Uli Hoeneß: Fasten für den Frieden

Donnerstag, 7. März 2013

Noch drei Wochen müssen unsere Sportler durchhalten, dann dürfen sie endlich wieder aus dem Vollen schöpfen.

Die Fasten- hat Halbzeit, die Sportler strengen sich tüchtig an, und nicht nur mit dem Bauch! Herausragende Vorbilder:

Die Stürmer der Ex-Meister Nürnberg, Stuttgart und Wolfsburg Schon seit Monaten schießen sie kaum noch Tore – jetzt, in der Zeit des frommen Verzichts, kommen sie zuweilen sogar ganz ohne Torchancen aus.

Lothar Matthäus. Der Womanizer unter den Weltfußballern hat sich vorgenommen, während der Fastenzeit nicht mehr jede Woche, sondern nur noch alle zwei Wochen mit einer neuen Freundin in den Schlagzeilen aufzutauchen.

Rainer Calmund. In früheren Jahren kündigte er gern mal eine Abspeckkur an – jetzt, in den 40 Hunger-Tagen, verzichtet er sogar darauf, über das Abnehmen auch nur zu reden!

Die DFB-Nationalelf. Sonst völlert die Abwehr ganz gerne mal, lädt z.B. die Schweden zu vier Buden ein – gegen Frankreich aber gönnten sich Lahm & Co. nur ein einziges mickriges Gegentörlein!

Die Bundesliga. Um beim Zuschauer keinen fastenfeindlichen Appetit auf verbotene Fleisch- und Wurstwaren zu provozieren und den Geschmackssinn statt dessen auf die erlaubten Fischgerichte zu lenken, verfügte das Liga-Management bis Ostern folgende Umbenennungen: 1.FC Nürnberg wird 1.FC Nordsee, Hertha BSC wird Hering a.D. und Hamburger SV wird Fischfrikadelle zbV. Ebenfalls unter neuen Vereinsnamen laufen auf: Hunger Rostock, Fettfrei Bremen, VfL Wolfsbarsch, Kalorie Cottbus und Borussia Mönchenplattbauch.

Franz Beckenbauer. Statt der üblichen barocken Wort-Kaskaden derzeit nur knurrige Kurz-und-Knapp-Kommentare, statt Schimpfkanonaden Schmalkost – Vorsicht, vermutlich staut sich da was an!

Eintracht Frankfurt. Während der gesamten Faschingszeit gab es beim Wort ‚Champion‘s League’ immer so schönes fettes Gelächter – jetzt wird darüber fast schon fanatisch geschwiegen!

Matthias Sammer. Fastete bereits mit Saison-Beginn sämtliche Meisterschafts-Vorhersagen gnadenlos in den Kalorienkeller – aber jetzt näht er seinen Männern auch noch den Mund zu: Triple kein Thema!

1.FC Köln. Geht den Wiederaufstieg im Sparsam-Stil der Echternacher Springprozession an: zwei Schritte vor, einen zurück.

Unsere Tennisspieler. Die fetten Jahre mit Steffi & Boris sind längst Legende, jetzt gibt es nur noch Filzfasten mit absolut spaßfreier Magerkost.

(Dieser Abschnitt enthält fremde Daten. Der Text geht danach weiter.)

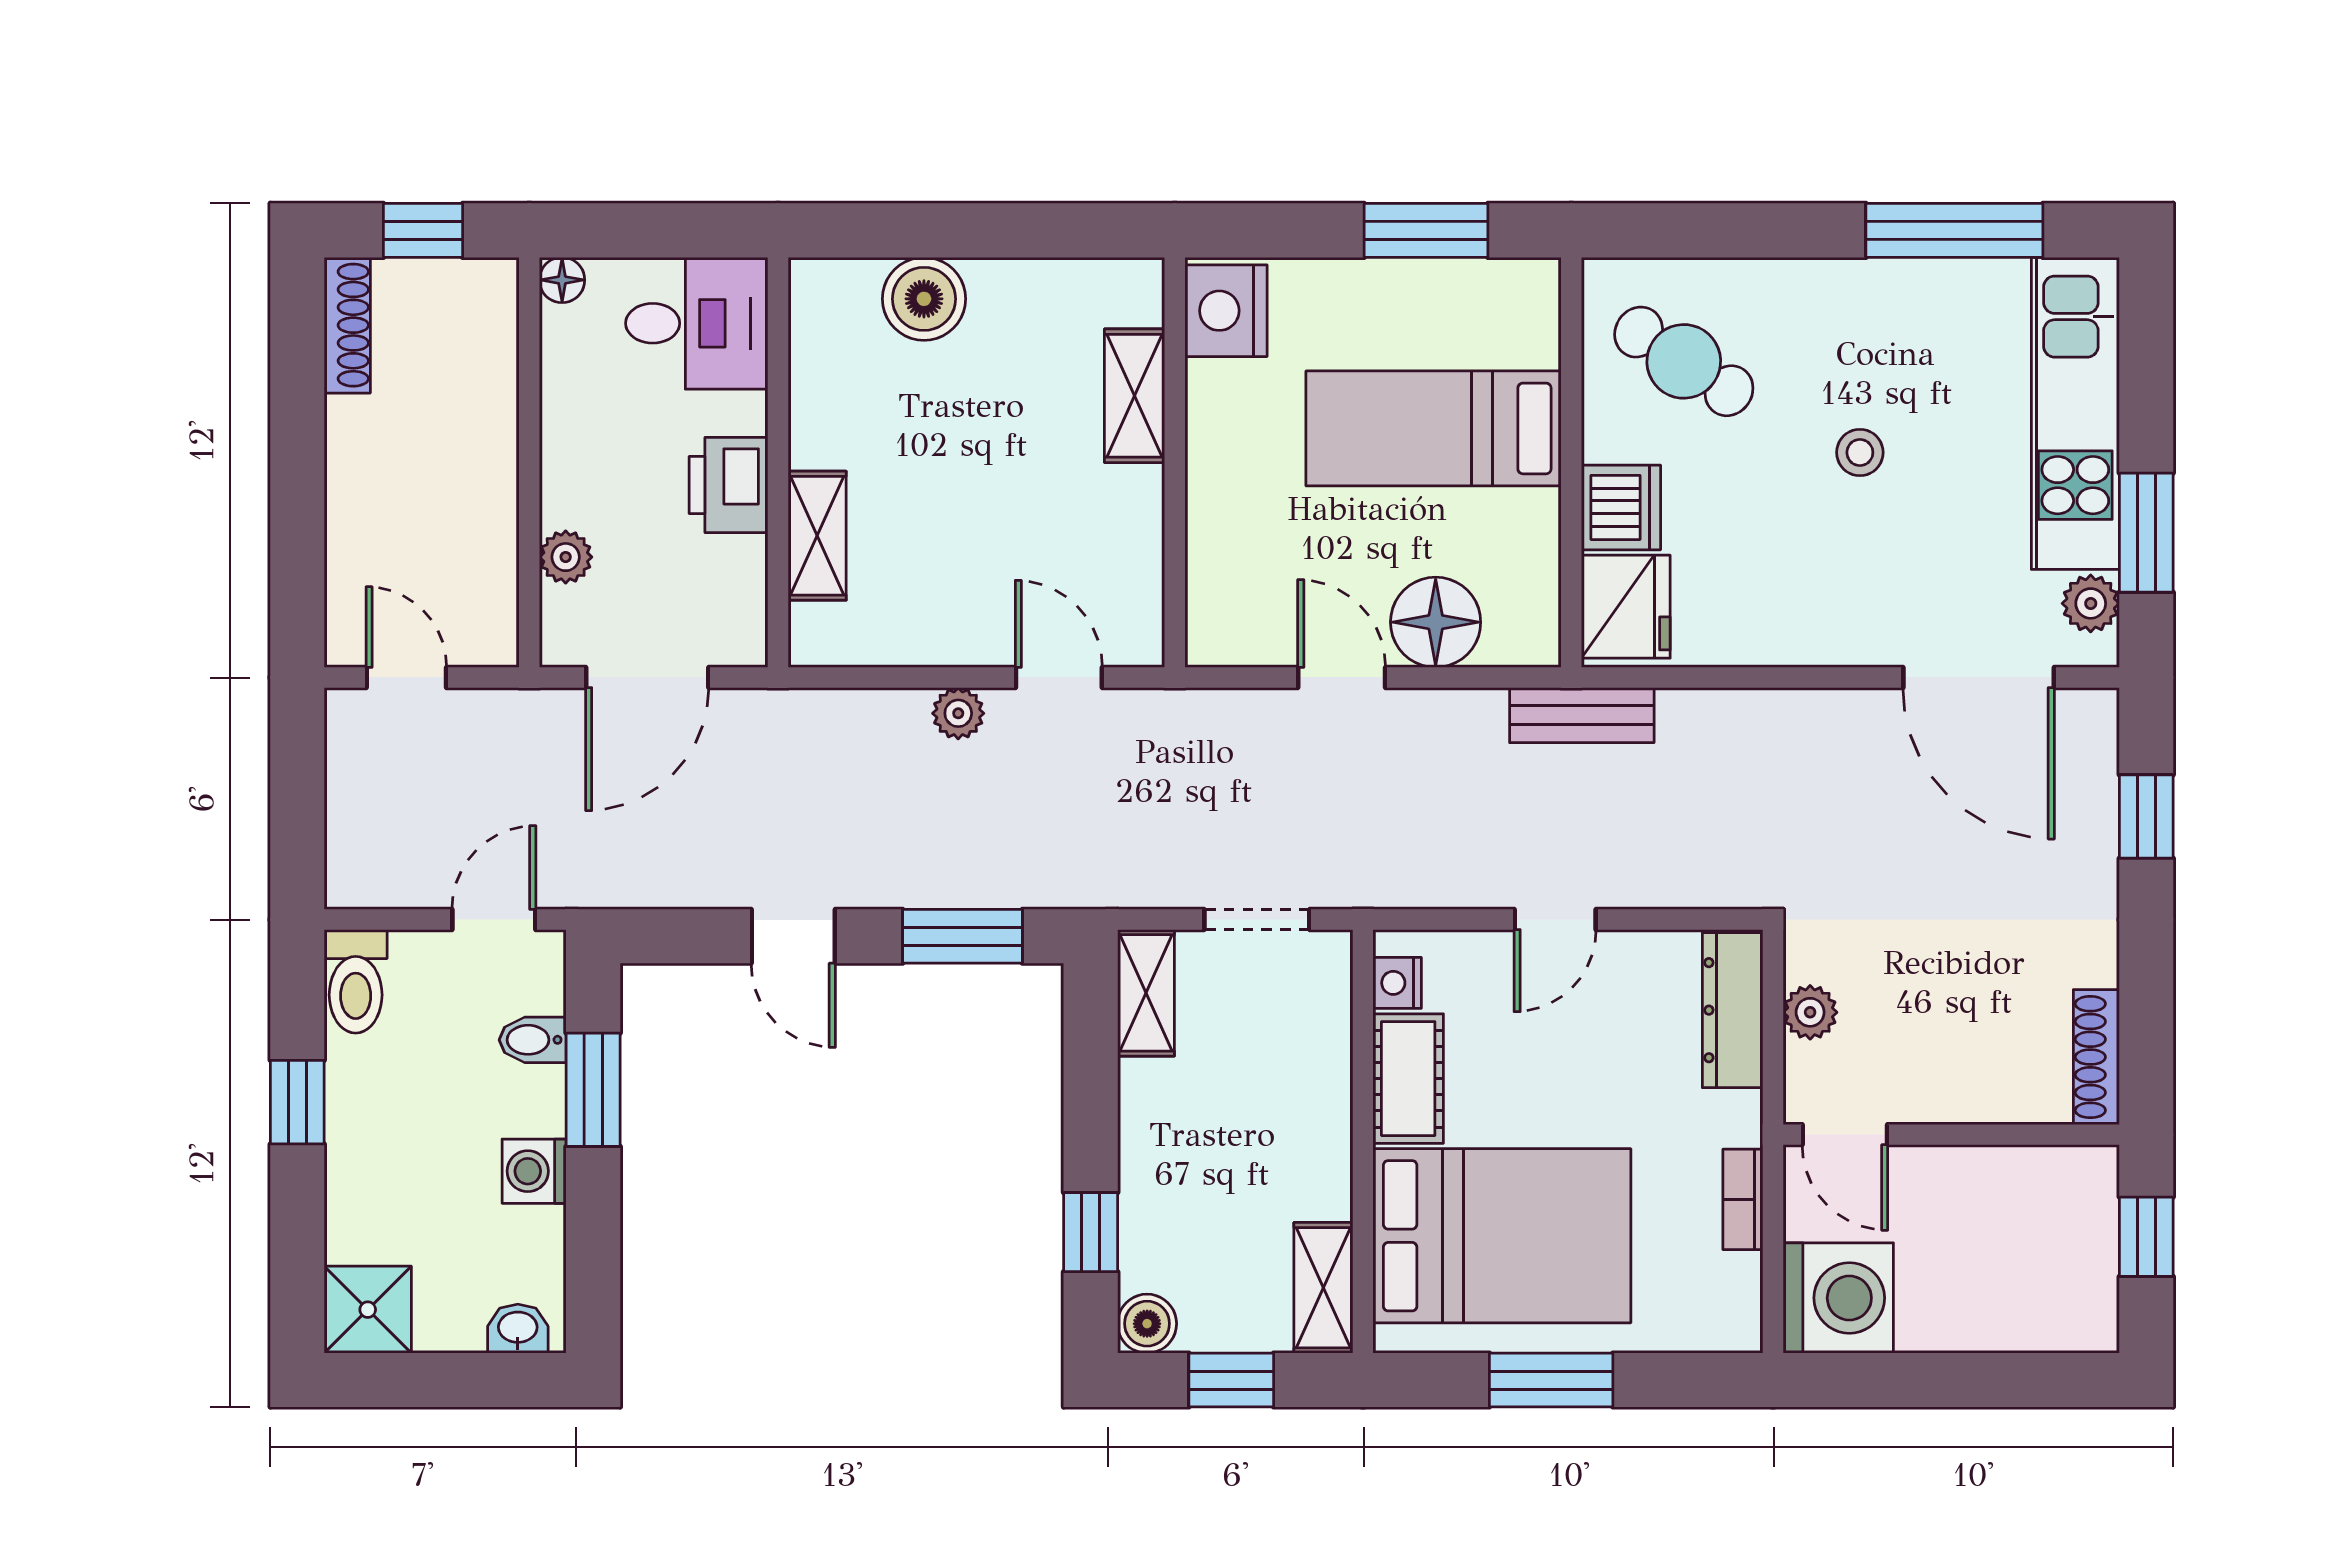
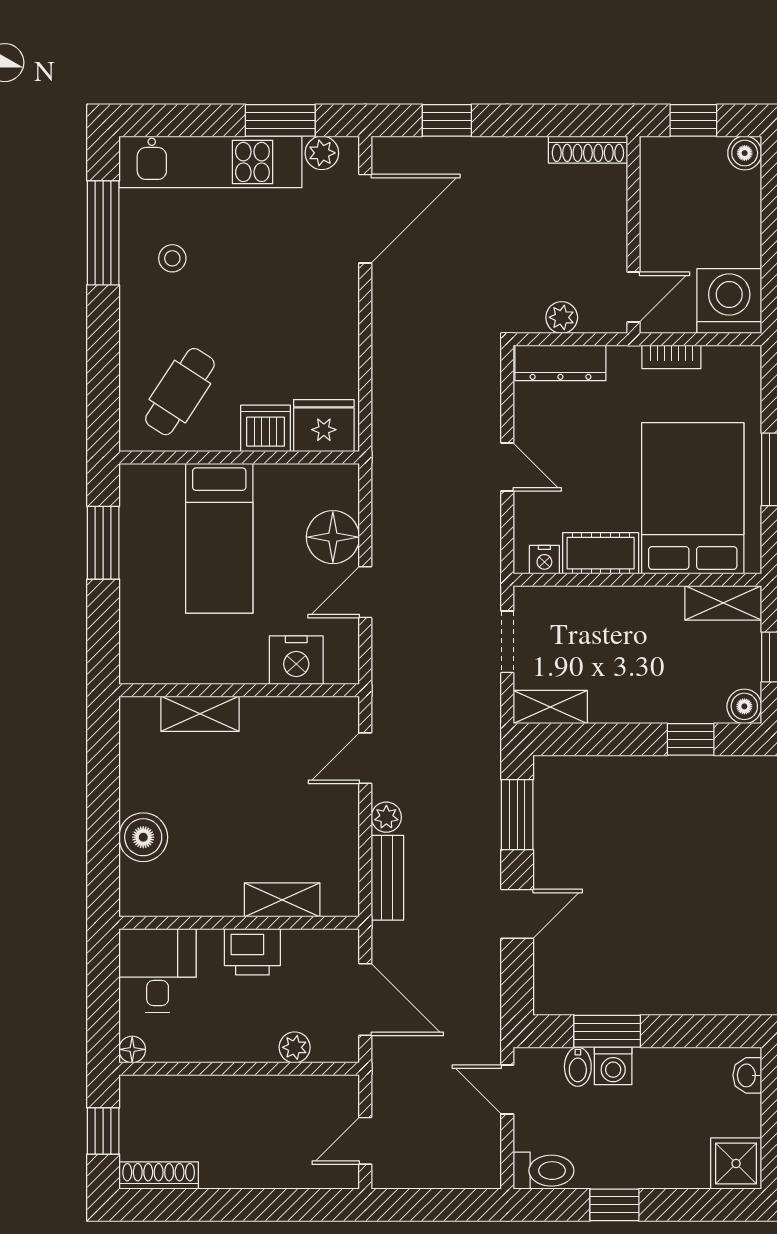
nightstand: (1226, 311) -> (296, 660), moved
stool: (1860, 452) -> (172, 258), moved
bench: (1582, 715) -> (387, 878), moved
washing machine: (534, 1171) -> (613, 1066), moved
boiler: (2090, 1324) -> (745, 153), added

Die Skijäger. Die WM war der Höhepunkt der Fastenzeit und voll die Härte: Unsere Biathleten schalteten auf Sparflamme, schossen lieber Fahrkarten und geizten in der Loipe mit Kalorien.

Ungekrönter Fastenkönig bleibt Uli Hoeness: Früher verzichtete er bis zu sechseinhalb Wochen lang gemäss christlicher Fastenregel auf alles Fleisch, also auch auf die selbstproduzierten Bratwürste – jetzt spart er sogar mit den früher so trefflichen Spitzen gegen die Konkurrenz aus Dortmund. Die edelste, weil härteste Form der Selbstkasteiung ist das Wortfasten für den Frieden!